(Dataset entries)
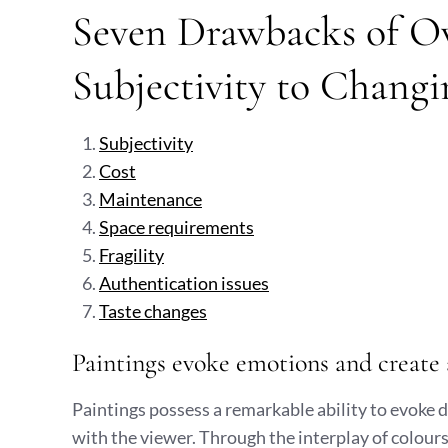
Seven Drawbacks of O
Subjectivity to Changi
Subjectivity
Cost
Maintenance
Space requirements
Fragility
Authentication issues
Taste changes
Paintings evoke emotions and create 
Paintings possess a remarkable ability to evoke
with the viewer. Through the interplay of colours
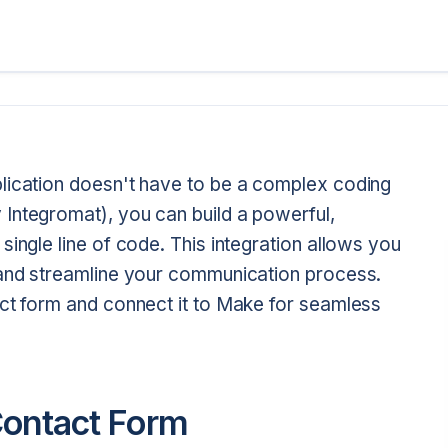
lication doesn't have to be a complex coding
Integromat), you can build a powerful,
single line of code. This integration allows you
 and streamline your communication process.
act form and connect it to Make for seamless
Contact Form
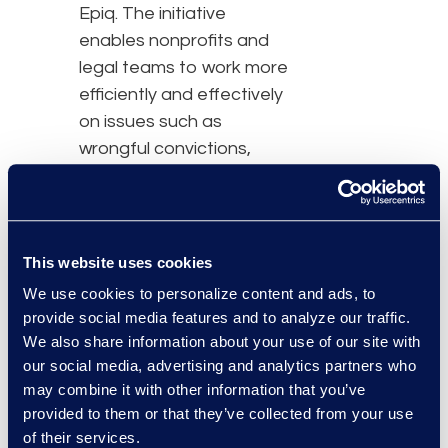
Epiq. The initiative
enables nonprofits and
legal teams to work more
efficiently and effectively
on issues such as
wrongful convictions,
child protection,
environmental justice,
and human rights.
This website uses cookies
“Epiq is proud to partner
We use cookies to personalize content and ads, to
with Relativity on the
provide social media features and to analyze our traffic.
Justice for Change
We also share information about your use of our site with
program, which is driving
our social media, advertising and analytics partners who
may combine it with other information that you’ve
meaningful impact by
provided to them or that they’ve collected from your use
empowering
of their services.
organisations that are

**JOB ITEM**
Can you give the text of all the items again, changing each "cookies" to "trackers" and keeping everything else the same? Leave out the pictures.

**SOLUTION TO THIS EXERCISE**
Seven Drawbacks of O
Subjectivity to Changi
Subjectivity
Cost
Maintenance
Space requirements
Fragility
Authentication issues
Taste changes
Paintings evoke emotions and create 
Paintings possess a remarkable ability to evoke
with the viewer. Through the interplay of colours
lication doesn't have to be a complex coding
Integromat), you can build a powerful,
single line of code. This integration allows you
 and streamline your communication process.
act form and connect it to Make for seamless
Contact Form
Epiq. The initiative
enables nonprofits and
legal teams to work more
efficiently and effectively
on issues such as
wrongful convictions,
child protection,
environmental justice,
and human rights.
This website uses trackers
“Epiq is proud to partner
We use trackers to personalize content and ads, to
with Relativity on the
provide social media features and to analyze our traffic.
Justice for Change
We also share information about your use of our site with
program, which is driving
our social media, advertising and analytics partners who
may combine it with other information that you’ve
meaningful impact by
provided to them or that they’ve collected from your use
empowering
of their services.
organisations that are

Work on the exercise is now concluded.